Bahadur Shah II, usually referred to by his poetic title Bahadur Shah Zafar (; Zafar  Victory) was born Mirza Abu Zafar Siraj-ud-din Muhammad (24 October 1775 – 7 November 1862) and was the twentieth and last Mughal Emperor of India as well as an Urdu poet. He was the second son and the successor to his father, Akbar II, who died on 28 September 1837. He was a titular Emperor, as the Mughal Empire existed in name only and his authority was limited only to the walled city of Old Delhi (Shahjahanbad). Following his involvement in the Indian Rebellion of 1857, the British exiled him to Rangoon in the British-controlled Burma in 1858, after convicting him on several charges.

Bahadur Shah Zafar's father, Akbar II, had been imprisoned by the British and he was not his father's preferred choice as his successor. One of Akbar Shah's queens  pressured him to declare her son, Mirza Jahangir, as his successor. However, the East India Company exiled Jahangir after he attacked their resident in the Red Fort, paving the way for Bahadur Shah to assume the throne.

Reign

Bahadur Shah Zafar ruled over a Mughal Empire that had by the early 19th century been reduced to only the city of Delhi and the surrounding territory as far as Palam. The Maratha Empire had brought an end to the Mughal Empire in the Deccan during the 18th century and the regions of India formerly under Mughal rule had either been absorbed by the Marathas or had declared independence and become smaller kingdoms. The Marathas installed Shah Alam II in the throne in 1772, under the protection of the Maratha general Mahadaji Shinde and maintained suzerainty over Mughal affairs in Delhi. The East India Company became the dominant political and military power in mid-nineteenth century India. Outside the region controlled by the company, hundreds of kingdoms and principalities fragmented their land. The emperor was respected by the company, who provided him with a pension. The emperor permitted the company to collect taxes from Delhi and maintain a military force in it. Zafar never had any interest in statecraft or had any "imperial ambition". After the Indian Rebellion of 1857, the British exiled him from Delhi.

Bahadur Shah Zafar was a noted Urdu poet, having written a number of Urdu ghazals. While some part of his opus was lost or destroyed during the Indian Rebellion of 1857, a large collection did survive, and was compiled into the Kulliyyat-i-Zafar. The court that he maintained was home to several renowned Urdu scholars, poets and writers including Mirza Ghalib, Daagh Dehlvi, Momin Khan Momin, and Mohammad Ibrahim Zauq (who was also Bahadur Shah Zafar's mentor).

After Zafar's defeat, he said:
Ghāzīyoñ meñ bū rahe gī jab talak īmān kī
As long as there remains the scent of Iman in the hearts of our Ghazis,

Takht-i-Landan tak chale gī tegh Hindostān kī.
So long shall the sword of Hindustan flash before the throne of London.

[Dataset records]
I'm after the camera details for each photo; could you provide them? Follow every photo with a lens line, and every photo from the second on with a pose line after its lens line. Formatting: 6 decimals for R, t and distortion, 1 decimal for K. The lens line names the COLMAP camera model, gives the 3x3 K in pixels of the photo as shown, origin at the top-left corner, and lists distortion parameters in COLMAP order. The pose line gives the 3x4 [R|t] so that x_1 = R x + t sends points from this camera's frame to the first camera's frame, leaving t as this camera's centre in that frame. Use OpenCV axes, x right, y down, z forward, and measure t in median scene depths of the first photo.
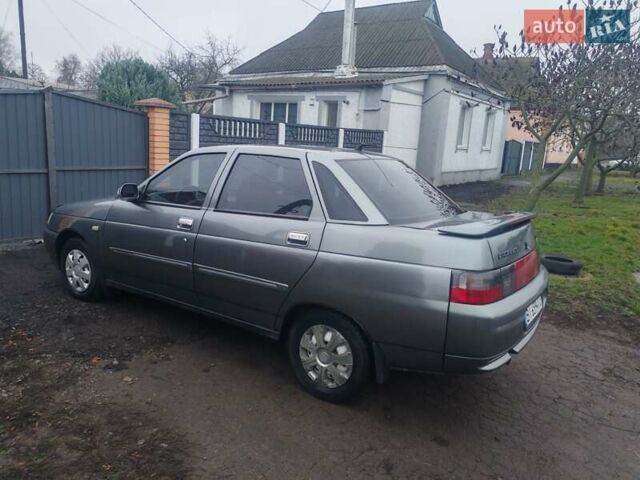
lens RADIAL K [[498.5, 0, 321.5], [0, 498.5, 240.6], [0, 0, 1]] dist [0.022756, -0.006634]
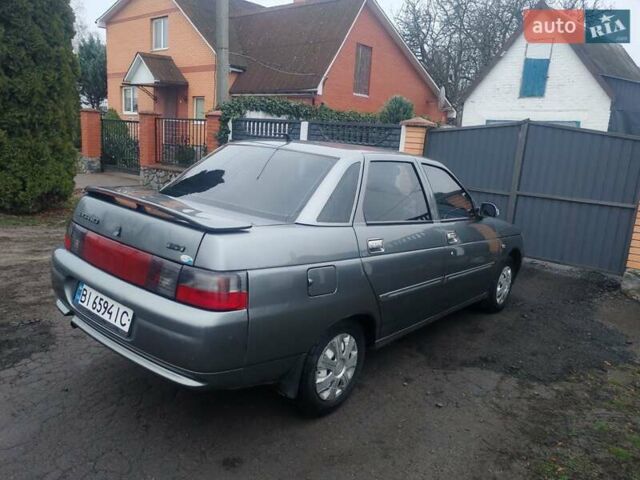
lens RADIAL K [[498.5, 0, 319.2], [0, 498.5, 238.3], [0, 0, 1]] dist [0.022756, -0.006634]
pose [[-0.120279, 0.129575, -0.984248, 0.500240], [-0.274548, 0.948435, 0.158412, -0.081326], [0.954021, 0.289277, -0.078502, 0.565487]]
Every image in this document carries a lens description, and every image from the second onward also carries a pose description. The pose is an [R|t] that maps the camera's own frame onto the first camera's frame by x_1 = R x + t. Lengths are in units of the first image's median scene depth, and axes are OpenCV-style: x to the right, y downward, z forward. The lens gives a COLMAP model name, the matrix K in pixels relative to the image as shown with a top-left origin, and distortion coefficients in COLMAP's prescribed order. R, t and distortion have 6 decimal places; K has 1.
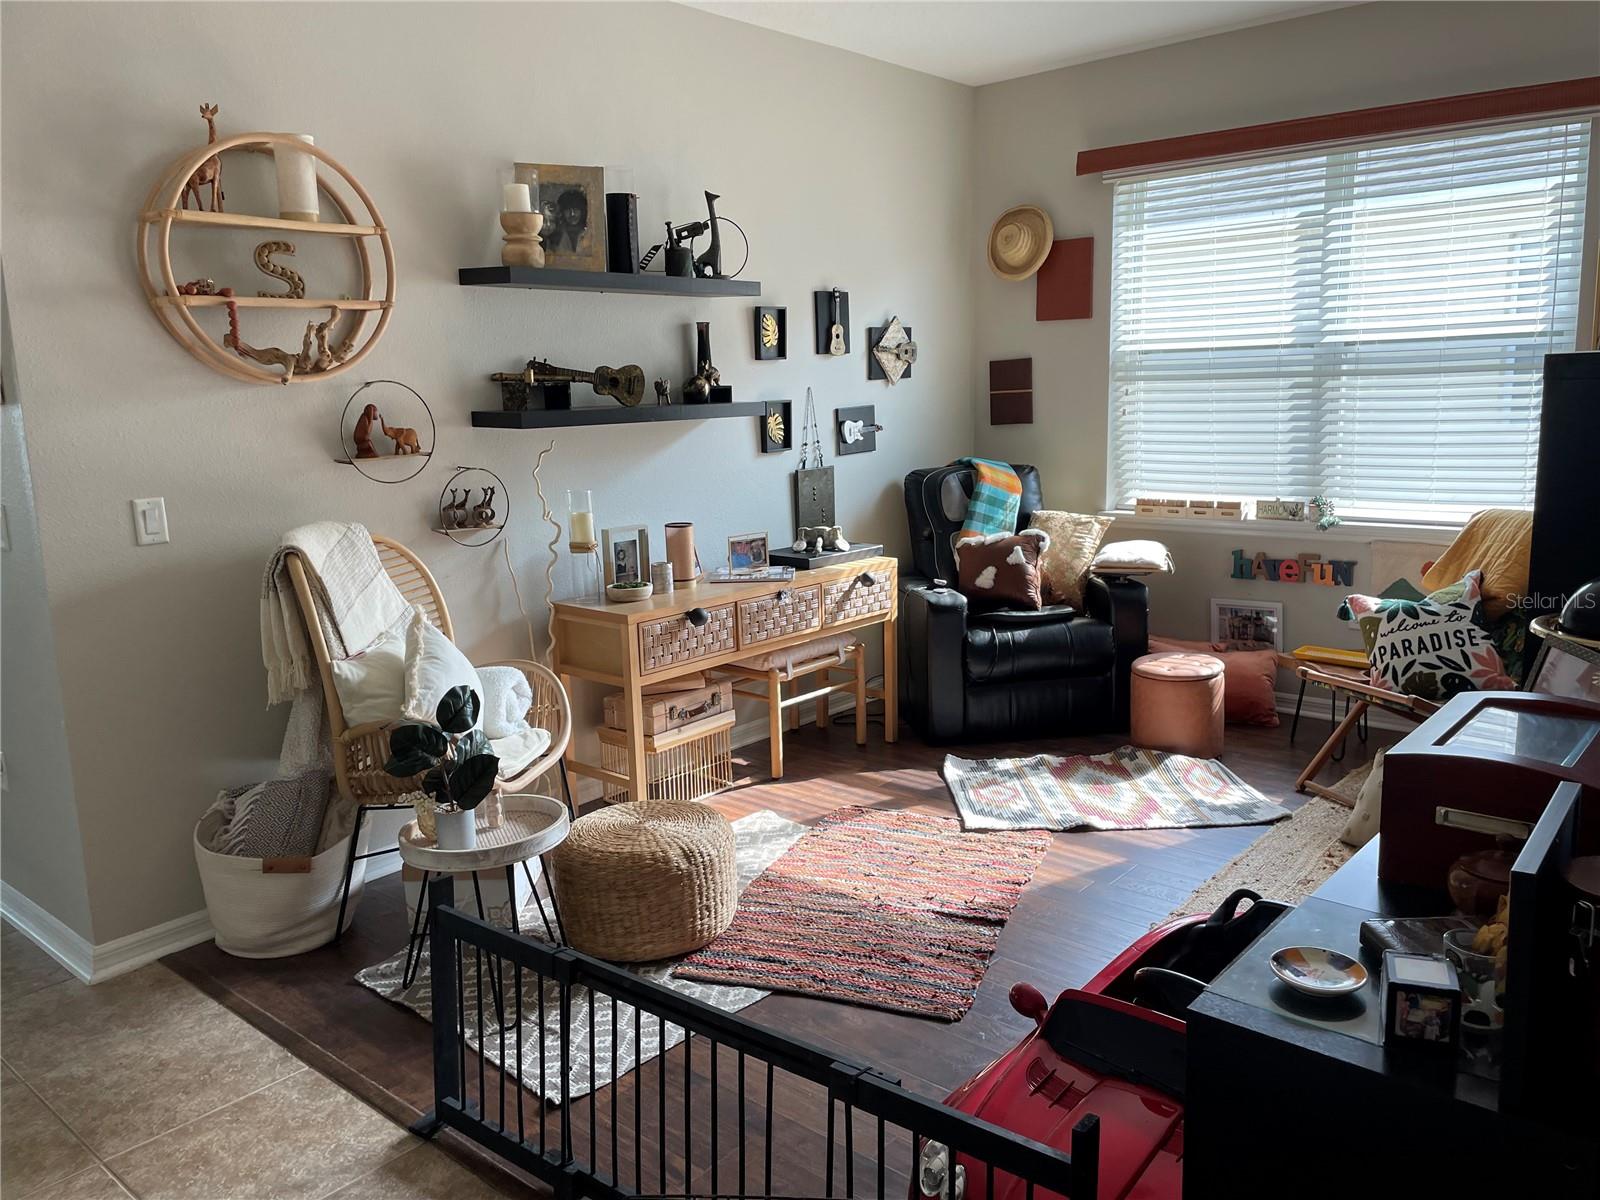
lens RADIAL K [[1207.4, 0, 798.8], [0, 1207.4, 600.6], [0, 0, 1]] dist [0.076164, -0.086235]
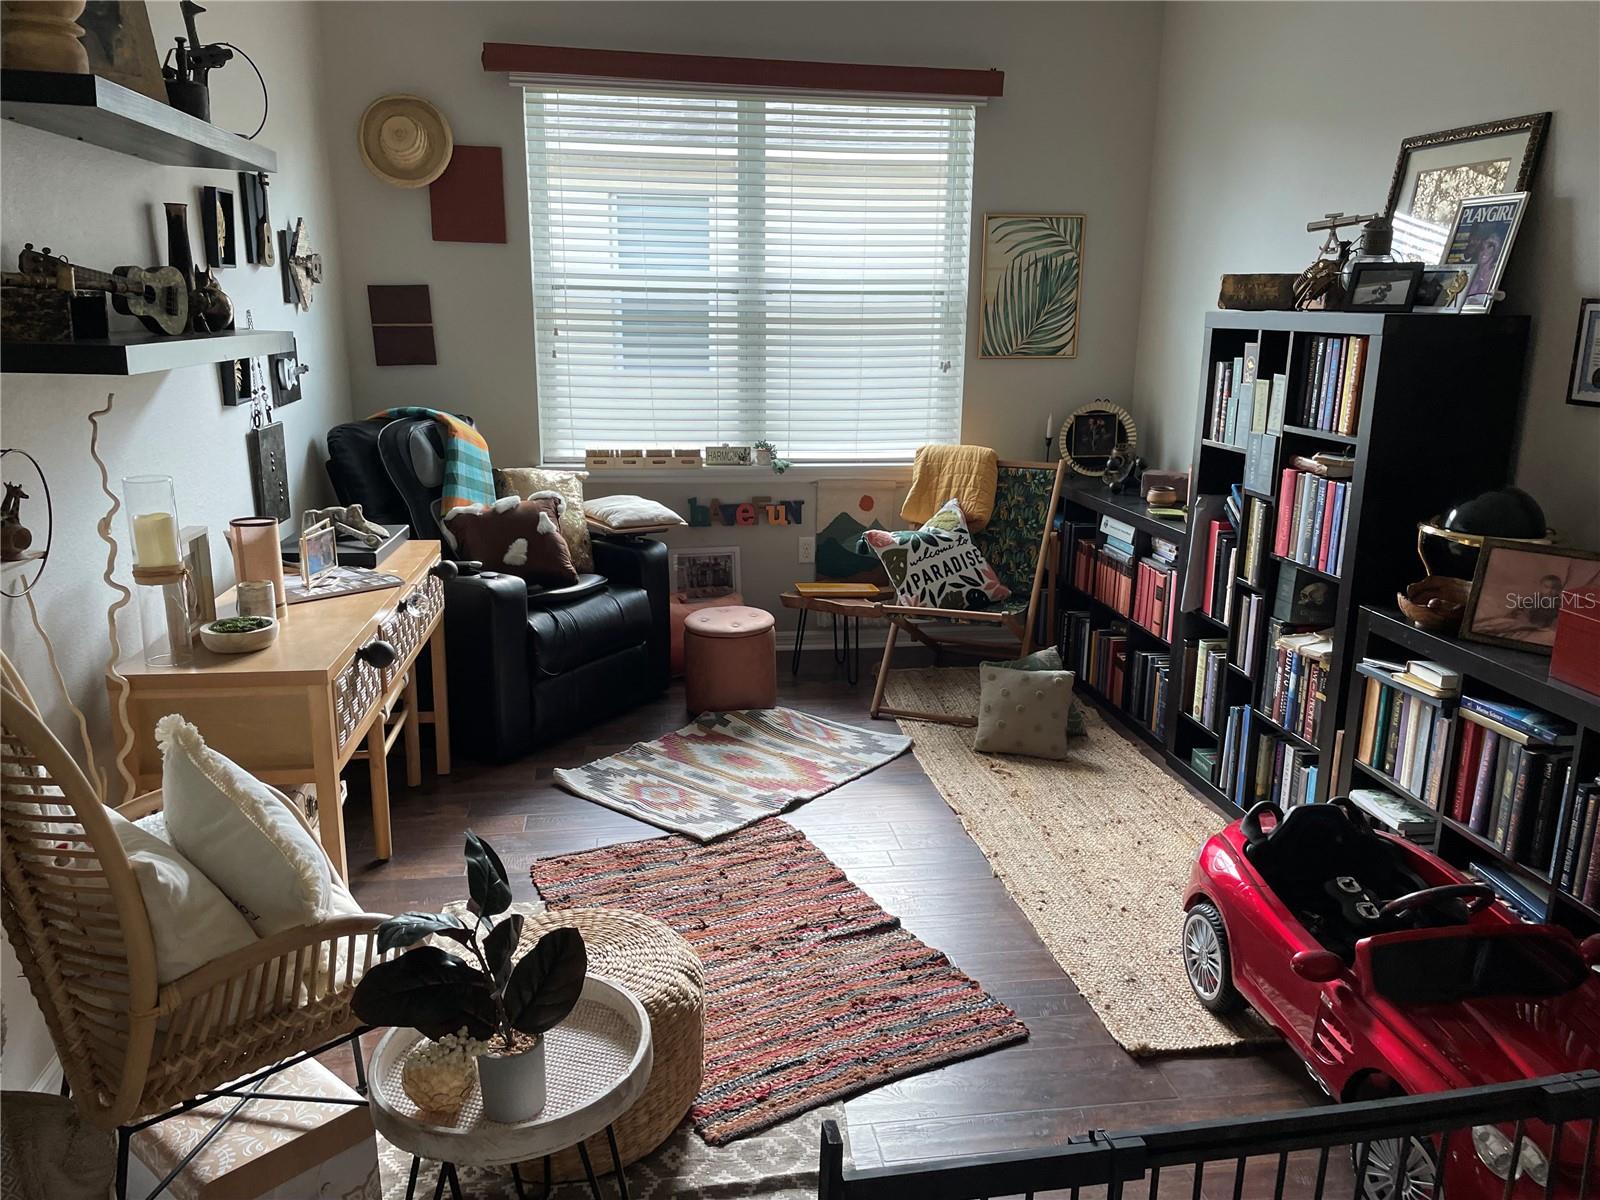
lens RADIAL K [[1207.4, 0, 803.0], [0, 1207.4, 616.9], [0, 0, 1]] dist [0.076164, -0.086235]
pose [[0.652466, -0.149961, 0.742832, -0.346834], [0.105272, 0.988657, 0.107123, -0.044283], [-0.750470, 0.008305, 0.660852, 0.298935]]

#### Task 1
Answer these questions using the text on Bahadur Shah Zafar:
(a) Which son did one of Akbar Shah's queens want declared as successor?
(b) Who installed Shah Alam II on the throne in 1772?
(c) Under what title was the surviving collection of Zafar's poetry compiled?
#### Task 2
Reproduce word for word the passage in the text on Bahadur Shah Zafar from "Bahadur Shah Zafar was" to "throne of London.".

#### Worked solution 1
(a) Mirza Jahangir
(b) The Marathas
(c) The Kulliyyat-i-Zafar

#### Worked solution 2
Bahadur Shah Zafar was a noted Urdu poet, having written a number of Urdu ghazals. While some part of his opus was lost or destroyed during the Indian Rebellion of 1857, a large collection did survive, and was compiled into the Kulliyyat-i-Zafar. The court that he maintained was home to several renowned Urdu scholars, poets and writers including Mirza Ghalib, Daagh Dehlvi, Momin Khan Momin, and Mohammad Ibrahim Zauq (who was also Bahadur Shah Zafar's mentor).

After Zafar's defeat, he said:
Ghāzīyoñ meñ bū rahe gī jab talak īmān kī
As long as there remains the scent of Iman in the hearts of our Ghazis,

Takht-i-Landan tak chale gī tegh Hindostān kī.
So long shall the sword of Hindustan flash before the throne of London.